Collected data:
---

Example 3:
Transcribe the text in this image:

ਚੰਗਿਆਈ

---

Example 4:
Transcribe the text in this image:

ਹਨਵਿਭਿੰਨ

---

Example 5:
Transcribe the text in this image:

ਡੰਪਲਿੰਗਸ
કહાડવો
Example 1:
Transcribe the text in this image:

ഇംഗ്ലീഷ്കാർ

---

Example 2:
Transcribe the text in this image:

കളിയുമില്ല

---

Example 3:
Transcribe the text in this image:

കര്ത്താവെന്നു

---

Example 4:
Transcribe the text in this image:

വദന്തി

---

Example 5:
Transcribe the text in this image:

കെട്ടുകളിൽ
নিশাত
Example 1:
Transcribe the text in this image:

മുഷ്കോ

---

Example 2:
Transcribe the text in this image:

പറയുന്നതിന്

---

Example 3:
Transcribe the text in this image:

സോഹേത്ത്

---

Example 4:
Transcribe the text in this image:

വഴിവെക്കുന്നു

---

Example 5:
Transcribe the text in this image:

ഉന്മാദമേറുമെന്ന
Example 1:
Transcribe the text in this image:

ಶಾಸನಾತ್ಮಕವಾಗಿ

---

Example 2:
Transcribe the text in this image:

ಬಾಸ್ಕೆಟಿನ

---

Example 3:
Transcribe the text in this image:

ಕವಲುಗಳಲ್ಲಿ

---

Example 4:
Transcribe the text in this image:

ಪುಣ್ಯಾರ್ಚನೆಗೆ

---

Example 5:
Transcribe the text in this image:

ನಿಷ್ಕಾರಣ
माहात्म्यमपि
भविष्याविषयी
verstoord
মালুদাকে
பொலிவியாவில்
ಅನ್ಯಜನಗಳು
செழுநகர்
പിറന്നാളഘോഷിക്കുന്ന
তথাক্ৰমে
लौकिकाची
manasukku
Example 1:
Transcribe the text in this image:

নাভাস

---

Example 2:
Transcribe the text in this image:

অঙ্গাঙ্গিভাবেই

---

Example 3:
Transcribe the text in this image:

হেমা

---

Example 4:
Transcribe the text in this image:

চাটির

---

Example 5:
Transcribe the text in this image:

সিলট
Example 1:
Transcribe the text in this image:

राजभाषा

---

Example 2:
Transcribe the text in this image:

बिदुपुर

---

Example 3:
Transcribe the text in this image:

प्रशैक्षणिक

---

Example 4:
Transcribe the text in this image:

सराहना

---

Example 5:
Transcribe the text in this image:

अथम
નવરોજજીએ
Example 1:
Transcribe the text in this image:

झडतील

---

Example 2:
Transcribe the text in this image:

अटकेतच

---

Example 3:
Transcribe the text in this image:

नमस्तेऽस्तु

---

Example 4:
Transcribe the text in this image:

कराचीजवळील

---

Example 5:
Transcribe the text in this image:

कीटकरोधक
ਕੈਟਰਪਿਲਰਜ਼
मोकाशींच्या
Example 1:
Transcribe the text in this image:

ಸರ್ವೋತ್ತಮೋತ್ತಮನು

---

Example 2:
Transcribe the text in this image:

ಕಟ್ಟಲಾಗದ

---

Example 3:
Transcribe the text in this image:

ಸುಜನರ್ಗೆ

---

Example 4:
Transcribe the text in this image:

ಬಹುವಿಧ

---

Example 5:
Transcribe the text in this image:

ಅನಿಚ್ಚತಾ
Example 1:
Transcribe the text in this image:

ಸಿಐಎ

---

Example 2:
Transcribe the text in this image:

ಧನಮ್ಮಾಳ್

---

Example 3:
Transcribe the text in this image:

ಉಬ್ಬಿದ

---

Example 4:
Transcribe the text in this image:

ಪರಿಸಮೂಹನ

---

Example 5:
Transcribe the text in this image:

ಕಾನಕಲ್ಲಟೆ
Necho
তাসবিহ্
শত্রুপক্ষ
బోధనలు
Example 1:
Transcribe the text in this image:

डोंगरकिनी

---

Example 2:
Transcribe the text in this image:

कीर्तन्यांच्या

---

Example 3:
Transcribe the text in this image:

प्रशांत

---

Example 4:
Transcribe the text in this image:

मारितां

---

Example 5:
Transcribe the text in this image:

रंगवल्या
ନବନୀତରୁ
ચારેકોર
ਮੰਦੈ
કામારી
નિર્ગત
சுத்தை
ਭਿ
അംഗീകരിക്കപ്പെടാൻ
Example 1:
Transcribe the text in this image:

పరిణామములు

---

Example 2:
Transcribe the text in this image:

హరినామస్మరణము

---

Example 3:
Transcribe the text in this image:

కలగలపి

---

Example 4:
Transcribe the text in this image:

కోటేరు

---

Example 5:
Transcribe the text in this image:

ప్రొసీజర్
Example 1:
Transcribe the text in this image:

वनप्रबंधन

WORK ORDER =>
Word for word, repeat every record.

RESPONSE BELOW =>
---

Example 3:
Transcribe the text in this image:

ਚੰਗਿਆਈ

---

Example 4:
Transcribe the text in this image:

ਹਨਵਿਭਿੰਨ

---

Example 5:
Transcribe the text in this image:

ਡੰਪਲਿੰਗਸ
કહાડવો
Example 1:
Transcribe the text in this image:

ഇംഗ്ലീഷ്കാർ

---

Example 2:
Transcribe the text in this image:

കളിയുമില്ല

---

Example 3:
Transcribe the text in this image:

കര്ത്താവെന്നു

---

Example 4:
Transcribe the text in this image:

വദന്തി

---

Example 5:
Transcribe the text in this image:

കെട്ടുകളിൽ
নিশাত
Example 1:
Transcribe the text in this image:

മുഷ്കോ

---

Example 2:
Transcribe the text in this image:

പറയുന്നതിന്

---

Example 3:
Transcribe the text in this image:

സോഹേത്ത്

---

Example 4:
Transcribe the text in this image:

വഴിവെക്കുന്നു

---

Example 5:
Transcribe the text in this image:

ഉന്മാദമേറുമെന്ന
Example 1:
Transcribe the text in this image:

ಶಾಸನಾತ್ಮಕವಾಗಿ

---

Example 2:
Transcribe the text in this image:

ಬಾಸ್ಕೆಟಿನ

---

Example 3:
Transcribe the text in this image:

ಕವಲುಗಳಲ್ಲಿ

---

Example 4:
Transcribe the text in this image:

ಪುಣ್ಯಾರ್ಚನೆಗೆ

---

Example 5:
Transcribe the text in this image:

ನಿಷ್ಕಾರಣ
माहात्म्यमपि
भविष्याविषयी
verstoord
মালুদাকে
பொலிவியாவில்
ಅನ್ಯಜನಗಳು
செழுநகர்
പിറന്നാളഘോഷിക്കുന്ന
তথাক্ৰমে
लौकिकाची
manasukku
Example 1:
Transcribe the text in this image:

নাভাস

---

Example 2:
Transcribe the text in this image:

অঙ্গাঙ্গিভাবেই

---

Example 3:
Transcribe the text in this image:

হেমা

---

Example 4:
Transcribe the text in this image:

চাটির

---

Example 5:
Transcribe the text in this image:

সিলট
Example 1:
Transcribe the text in this image:

राजभाषा

---

Example 2:
Transcribe the text in this image:

बिदुपुर

---

Example 3:
Transcribe the text in this image:

प्रशैक्षणिक

---

Example 4:
Transcribe the text in this image:

सराहना

---

Example 5:
Transcribe the text in this image:

अथम
નવરોજજીએ
Example 1:
Transcribe the text in this image:

झडतील

---

Example 2:
Transcribe the text in this image:

अटकेतच

---

Example 3:
Transcribe the text in this image:

नमस्तेऽस्तु

---

Example 4:
Transcribe the text in this image:

कराचीजवळील

---

Example 5:
Transcribe the text in this image:

कीटकरोधक
ਕੈਟਰਪਿਲਰਜ਼
मोकाशींच्या
Example 1:
Transcribe the text in this image:

ಸರ್ವೋತ್ತಮೋತ್ತಮನು

---

Example 2:
Transcribe the text in this image:

ಕಟ್ಟಲಾಗದ

---

Example 3:
Transcribe the text in this image:

ಸುಜನರ್ಗೆ

---

Example 4:
Transcribe the text in this image:

ಬಹುವಿಧ

---

Example 5:
Transcribe the text in this image:

ಅನಿಚ್ಚತಾ
Example 1:
Transcribe the text in this image:

ಸಿಐಎ

---

Example 2:
Transcribe the text in this image:

ಧನಮ್ಮಾಳ್

---

Example 3:
Transcribe the text in this image:

ಉಬ್ಬಿದ

---

Example 4:
Transcribe the text in this image:

ಪರಿಸಮೂಹನ

---

Example 5:
Transcribe the text in this image:

ಕಾನಕಲ್ಲಟೆ
Necho
তাসবিহ্
শত্রুপক্ষ
బోధనలు
Example 1:
Transcribe the text in this image:

डोंगरकिनी

---

Example 2:
Transcribe the text in this image:

कीर्तन्यांच्या

---

Example 3:
Transcribe the text in this image:

प्रशांत

---

Example 4:
Transcribe the text in this image:

मारितां

---

Example 5:
Transcribe the text in this image:

रंगवल्या
ନବନୀତରୁ
ચારેકોર
ਮੰਦੈ
કામારી
નિર્ગત
சுத்தை
ਭਿ
അംഗീകരിക്കപ്പെടാൻ
Example 1:
Transcribe the text in this image:

పరిణామములు

---

Example 2:
Transcribe the text in this image:

హరినామస్మరణము

---

Example 3:
Transcribe the text in this image:

కలగలపి

---

Example 4:
Transcribe the text in this image:

కోటేరు

---

Example 5:
Transcribe the text in this image:

ప్రొసీజర్
Example 1:
Transcribe the text in this image:

वनप्रबंधन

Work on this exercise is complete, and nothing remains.